GIVEN PASSAGE |
◆ ◆ ◆
Under the present invention, a method is provided for limiting the in-rush current of a radio device coupled to a low-power external power source and includes the steps of inserting a switch circuit in series between the power source and the radio device, the switch having an “off” state with a high impedance and an “on” state with a low impedance, coupling a time-delay shorting circuit to the switch circuit, the time-delay shorting circuit having a time constant, switching the switch to the high impedance “off” state is switched to limit the in-rush current to the radio device before the time constant has elapsed and then switching the switch to the low impedance “on” state after the time constant has elapsed so that the radio device is powered by the external power source.

In another embodiment, a radio device is provided in a Compact Flash™ form factor, the radio device being powered by a low-power external power source, and including radio electronics having an in-rush current demand on power-up. Also included is a switch circuit in series between the power source and the radio device, the switch circuit having an “off” state with a high impedance and an “on” state with a low impedance. A time-delay shorting circuit coupled to the switch circuit is included, the time-delay shorting circuit having a time constant. In operation, before the time constant elapses, the switch circuit is in the high impedance “off” state for limiting the in-rush current to the radio device and after the time constant elapses, the switch circuit is in the low impedance “on” state so that the radio device is powered by the external power source.
◆ ◆ ◆
MATERIAL PROVIDED |
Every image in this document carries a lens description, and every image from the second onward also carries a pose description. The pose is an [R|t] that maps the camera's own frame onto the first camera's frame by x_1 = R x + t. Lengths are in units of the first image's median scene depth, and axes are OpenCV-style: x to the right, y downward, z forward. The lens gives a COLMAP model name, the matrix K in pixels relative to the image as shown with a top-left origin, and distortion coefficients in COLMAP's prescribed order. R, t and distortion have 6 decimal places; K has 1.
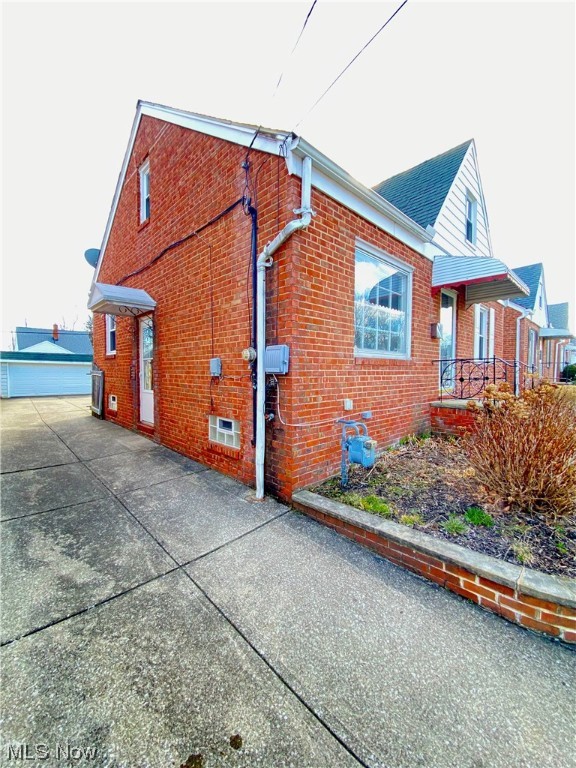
lens RADIAL K [[310.6, 0, 289.3], [0, 310.6, 382.2], [0, 0, 1]] dist [0.018496, -0.020019]
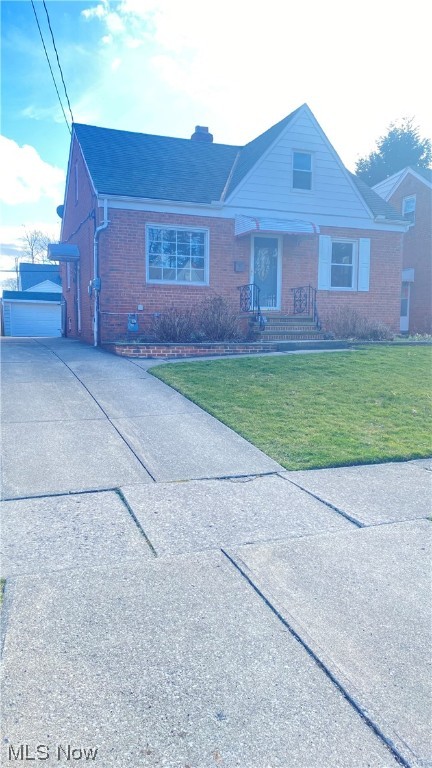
lens RADIAL K [[603.9, 0, 216.0], [0, 603.9, 384.0], [0, 0, 1]] dist [0.007029, -0.001831]
pose [[0.917377, 0.055146, -0.394181, 1.511775], [-0.033587, 0.997549, 0.061390, 0.212069], [0.396600, -0.043078, 0.916980, -1.643328]]
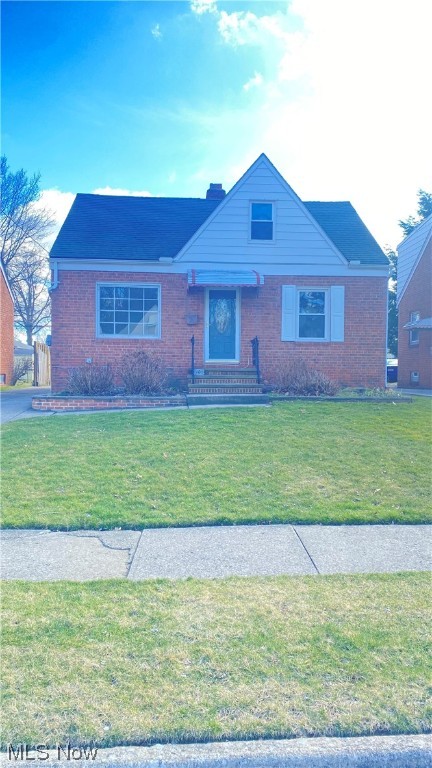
lens RADIAL K [[603.9, 0, 216.0], [0, 603.9, 384.0], [0, 0, 1]] dist [0.007029, -0.001831]
pose [[0.753465, 0.027304, -0.656921, 2.415107], [-0.041942, 0.999098, -0.006579, 0.148148], [0.656149, 0.032509, 0.753931, -1.031929]]
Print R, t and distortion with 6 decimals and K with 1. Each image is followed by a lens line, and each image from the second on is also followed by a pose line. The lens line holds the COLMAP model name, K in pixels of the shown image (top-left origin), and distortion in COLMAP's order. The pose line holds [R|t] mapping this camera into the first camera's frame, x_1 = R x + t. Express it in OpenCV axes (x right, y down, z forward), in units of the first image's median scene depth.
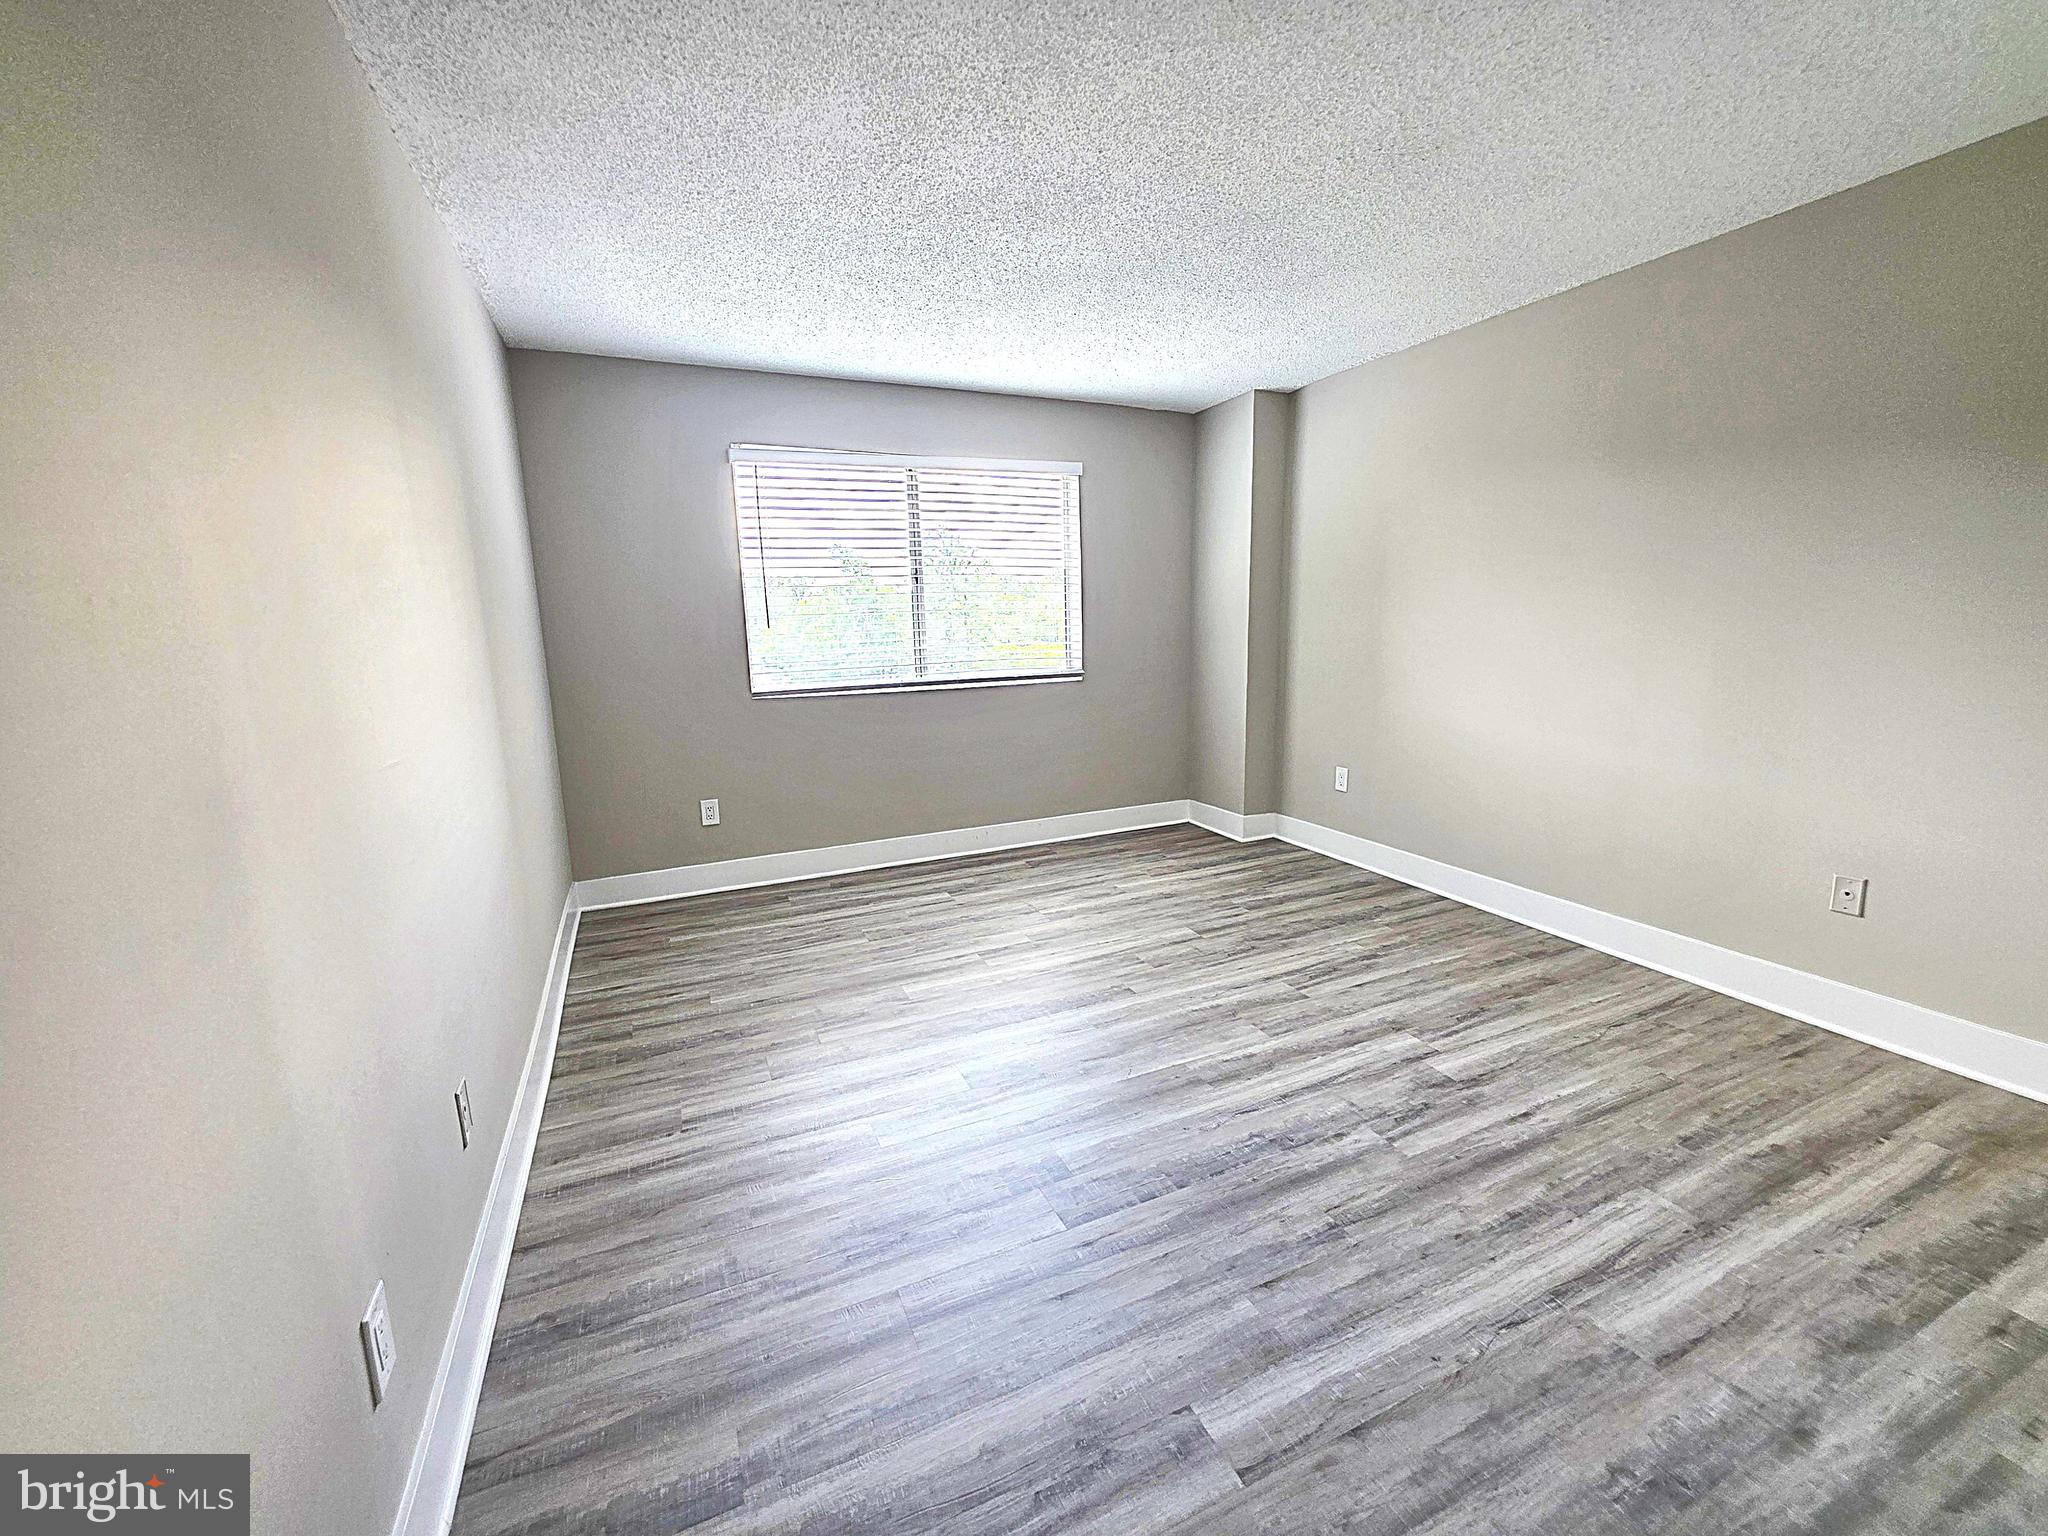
◆ ◆ ◆
Summarize the passage on limiting in-rush current in two sentences.

YOUR SOLUTION | A method limits the in-rush current of a radio device powered by a low-power external source by placing a switch circuit in series between the source and the device and coupling a time-delay shorting circuit with a time constant to that switch. Before the time constant elapses, the switch stays in its high-impedance "off" state to limit the in-rush current, and afterward it moves to its low-impedance "on" state so the external source powers the device, an arrangement also described for a radio device in a Compact Flash™ form factor.